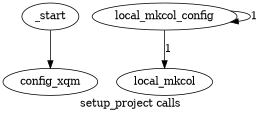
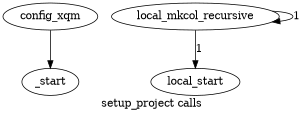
  digraph {
    label="setup_project calls"
    rankdir=TB
    _start
    config_xqm
-   local_mkcol_recursive [label=local_mkcol_config]
-   local_mkcol
-   _start -> config_xqm
+   local_mkcol_recursive
+   local_mkcol [label=local_start]
+   config_xqm -> _start
    local_mkcol_recursive -> local_mkcol_recursive [label=1]
    local_mkcol_recursive -> local_mkcol [label=1]
  }
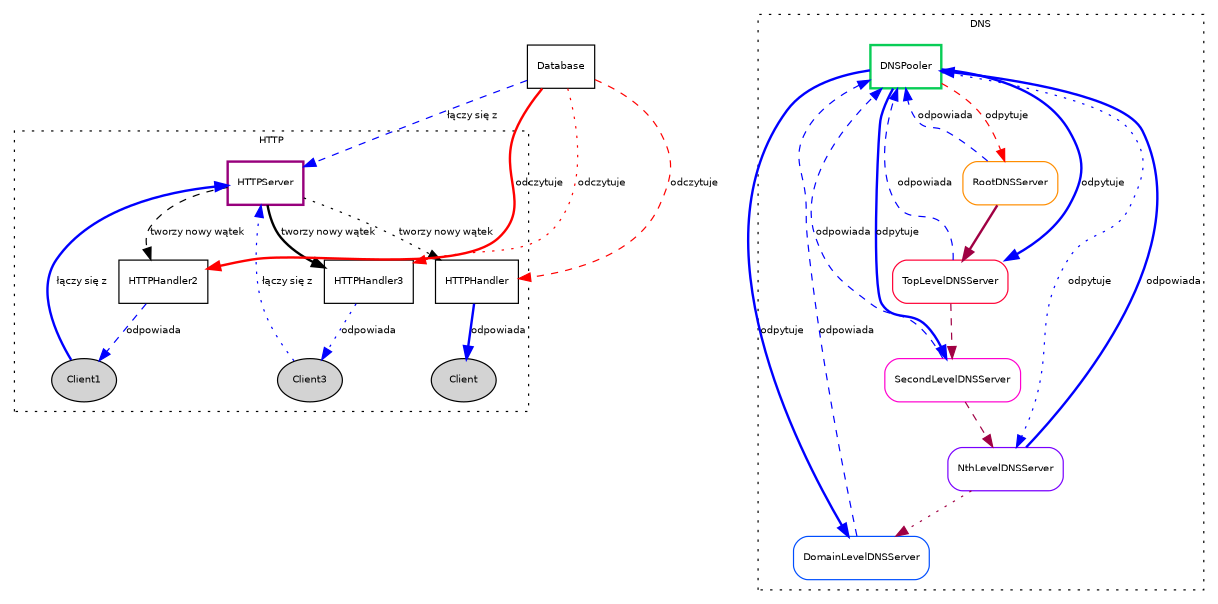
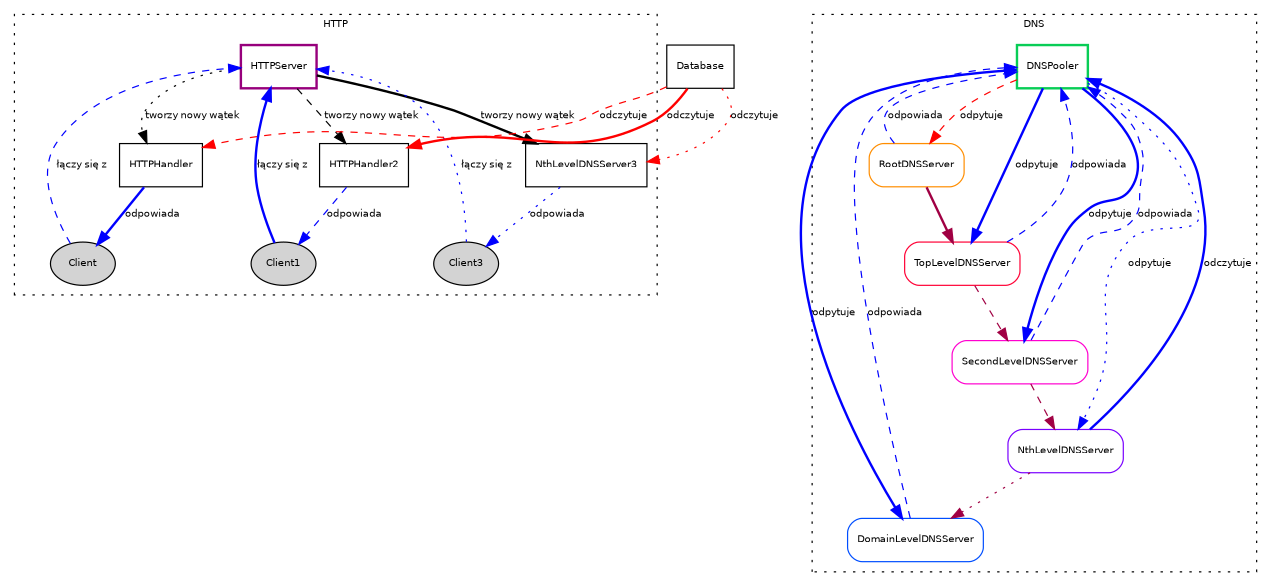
  digraph {
    fontname="Bitstream Vera Sans"
    fontsize=8
    ordering=out
    node [fontname="Bitstream Vera Sans" fontsize=8 nodesep=5.0 shape=record style=rounded]
    edge [fontname="Bitstream Vera Sans" fontsize=8 style=dashed color=blue]
    n1 [color="#97007C" label="{HTTPServer}" style=bold]
    n2 [label="{HTTPHandler}" style=""]
    n3 [label=HTTPHandler2 style=""]
-   n4 [label=HTTPHandler3 style=""]
+   n4 [label=NthLevelDNSServer3 style=""]
    n5 [label=Client shape=ellipse style=filled]
    n6 [label=Client1 shape=ellipse style=filled]
    n7 [label=Client3 shape=ellipse style=filled]
    n8 [color="#08CD56" label=DNSPooler style=bold]
    n9 [color="#FF0035" label=TopLevelDNSServer]
    n10 [color="#FF8D00" label=RootDNSServer]
    n11 [color="#FF00CF" label=SecondLevelDNSServer]
    n12 [color="#7900FF" label=NthLevelDNSServer]
    n13 [color="#004EFF" label=DomainLevelDNSServer]
    n14 [label=Database style=""]
    subgraph cluster_1 {
      label=HTTP
      style=dotted
      n1
      n2
      n3
      n4
      n5
      n6
      n7
    }
    subgraph cluster_2 {
      label=DNS
      style=dotted
      n8
      n9
      n10
      n11
      n12
      n13
    }
    n1 -> n2 [label="tworzy nowy wątek" style=dotted color=""]
    n1 -> n3 [label="tworzy nowy wątek" color=""]
    n1 -> n4 [label="tworzy nowy wątek" style=bold color=""]
    n2 -> n5 [label=odpowiada style=bold]
    n3 -> n6 [label=odpowiada]
    n4 -> n7 [label=odpowiada style=dotted]
-   n14 -> n1 [label="łączy się z"]
+   n5 -> n1 [label="łączy się z"]
    n6 -> n1 [label="łączy się z" style=bold]
    n7 -> n1 [label="łączy się z" style=dotted]
    n8 -> n9 [label=odpytuje style=bold]
    n8 -> n10 [color=red label=odpytuje]
    n8 -> n11 [label=odpytuje style=bold]
    n8 -> n12 [label=odpytuje style=dotted]
    n8 -> n13 [label=odpytuje style=bold]
    n9 -> n8 [label=odpowiada]
    n9 -> n11 [color="#A00043"]
    n10 -> n8 [label=odpowiada]
    n10 -> n9 [color="#A00043" style=bold]
    n11 -> n8 [label=odpowiada]
    n11 -> n12 [color="#A00043"]
-   n12 -> n8 [label=odpowiada style=bold]
+   n12 -> n8 [label=odczytuje style=bold]
    n12 -> n13 [color="#A00043" style=dotted]
    n13 -> n8 [label=odpowiada]
    n14 -> n2 [color=red label=odczytuje]
    n14 -> n3 [color=red label=odczytuje style=bold]
    n14 -> n4 [color=red label=odczytuje style=dotted]
  }
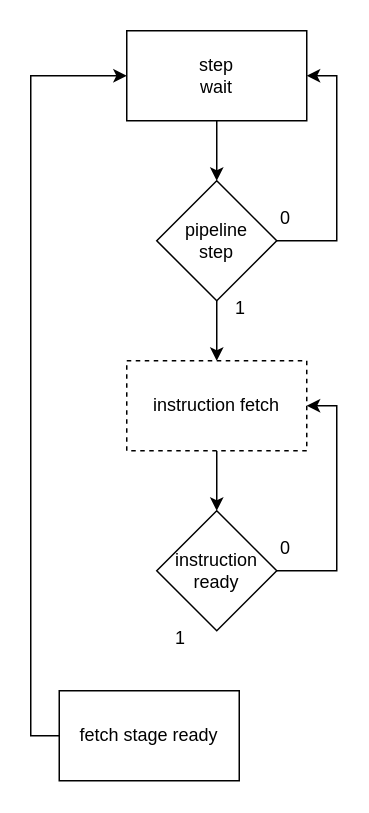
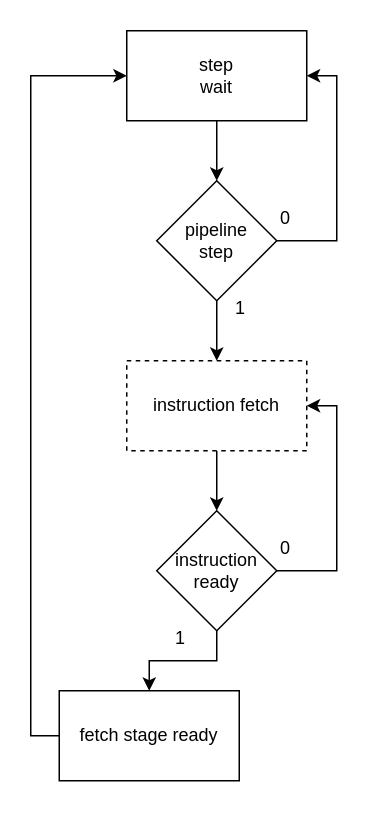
  <mxCell id="0" />
  <mxCell id="1" parent="0" />
  <mxCell id="2" value="" style="edgeStyle=orthogonalEdgeStyle;rounded=0;orthogonalLoop=1;jettySize=auto;html=1;" edge="1" parent="1" source="3" target="6"><mxGeometry relative="1" as="geometry" /></mxCell>
  <mxCell id="3" value="&lt;div&gt;step&lt;/div&gt;&lt;div&gt;wait&lt;br&gt;&lt;/div&gt;" style="rounded=0;whiteSpace=wrap;html=1;" vertex="1" parent="1"><mxGeometry x="84" y="20" width="120" height="60" as="geometry" /></mxCell>
  <mxCell id="4" style="edgeStyle=orthogonalEdgeStyle;rounded=0;orthogonalLoop=1;jettySize=auto;html=1;entryX=1;entryY=0.5;entryDx=0;entryDy=0;" edge="1" parent="1" source="6" target="3"><mxGeometry relative="1" as="geometry"><Array as="points"><mxPoint x="224" y="160" /><mxPoint x="224" y="50" /></Array></mxGeometry></mxCell>
  <mxCell id="5" style="edgeStyle=orthogonalEdgeStyle;rounded=0;orthogonalLoop=1;jettySize=auto;html=1;entryX=0.5;entryY=0;entryDx=0;entryDy=0;" edge="1" parent="1" source="6" target="8"><mxGeometry relative="1" as="geometry" /></mxCell>
  <mxCell id="6" value="&lt;div&gt;pipeline&lt;/div&gt;&lt;div&gt;step&lt;br&gt;&lt;/div&gt;" style="rhombus;whiteSpace=wrap;html=1;" vertex="1" parent="1"><mxGeometry x="104" y="120" width="80" height="80" as="geometry" /></mxCell>
  <mxCell id="7" value="" style="edgeStyle=orthogonalEdgeStyle;rounded=0;orthogonalLoop=1;jettySize=auto;html=1;" edge="1" parent="1" source="8" target="11"><mxGeometry relative="1" as="geometry" /></mxCell>
  <mxCell id="8" value="instruction fetch" style="rounded=0;whiteSpace=wrap;html=1;dashed=1;" vertex="1" parent="1"><mxGeometry x="84" y="240" width="120" height="60" as="geometry" /></mxCell>
  <mxCell id="9" style="edgeStyle=orthogonalEdgeStyle;rounded=0;orthogonalLoop=1;jettySize=auto;html=1;entryX=1;entryY=0.5;entryDx=0;entryDy=0;" edge="1" parent="1" source="11" target="8"><mxGeometry relative="1" as="geometry"><Array as="points"><mxPoint x="224" y="380" /><mxPoint x="224" y="270" /></Array></mxGeometry></mxCell>
+ <mxCell id="10" value="" style="edgeStyle=orthogonalEdgeStyle;rounded=0;orthogonalLoop=1;jettySize=auto;html=1;" edge="1" parent="1" source="11" target="13"><mxGeometry relative="1" as="geometry" /></mxCell>
  <mxCell id="11" value="&lt;div&gt;instruction&lt;/div&gt;&lt;div&gt;ready&lt;br&gt;&lt;/div&gt;" style="rhombus;whiteSpace=wrap;html=1;" vertex="1" parent="1"><mxGeometry x="104" y="340" width="80" height="80" as="geometry" /></mxCell>
  <mxCell id="12" style="edgeStyle=orthogonalEdgeStyle;rounded=0;orthogonalLoop=1;jettySize=auto;html=1;entryX=0;entryY=0.5;entryDx=0;entryDy=0;" edge="1" parent="1" source="13" target="3"><mxGeometry relative="1" as="geometry"><Array as="points"><mxPoint x="20" y="490" /><mxPoint x="20" y="50" /></Array></mxGeometry></mxCell>
  <mxCell id="13" value="fetch stage ready" style="rounded=0;whiteSpace=wrap;html=1;" vertex="1" parent="1"><mxGeometry x="39" y="460" width="120" height="60" as="geometry" /></mxCell>
  <mxCell id="14" value="0" style="text;html=1;strokeColor=none;fillColor=none;align=center;verticalAlign=middle;whiteSpace=wrap;rounded=0;" vertex="1" parent="1"><mxGeometry x="160" y="130" width="60" height="30" as="geometry" /></mxCell>
  <mxCell id="15" value="1" style="text;html=1;strokeColor=none;fillColor=none;align=center;verticalAlign=middle;whiteSpace=wrap;rounded=0;" vertex="1" parent="1"><mxGeometry x="130" y="190" width="60" height="30" as="geometry" /></mxCell>
  <mxCell id="16" value="0" style="text;html=1;strokeColor=none;fillColor=none;align=center;verticalAlign=middle;whiteSpace=wrap;rounded=0;" vertex="1" parent="1"><mxGeometry x="160" y="350" width="60" height="30" as="geometry" /></mxCell>
  <mxCell id="17" value="1" style="text;html=1;strokeColor=none;fillColor=none;align=center;verticalAlign=middle;whiteSpace=wrap;rounded=0;" vertex="1" parent="1"><mxGeometry x="90" y="410" width="60" height="30" as="geometry" /></mxCell>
___
Short problem: Please copy out every line from the start of the entries through the line containing "config_xqm -> _start", inclusive, without changing any of them and leaving out the pictures.

Reply:
  digraph {
    label="setup_project calls"
    rankdir=TB
    _start
    config_xqm
-   local_mkcol_recursive [label=local_mkcol_config]
-   local_mkcol
-   _start -> config_xqm
+   local_mkcol_recursive
+   local_mkcol [label=local_start]
+   config_xqm -> _start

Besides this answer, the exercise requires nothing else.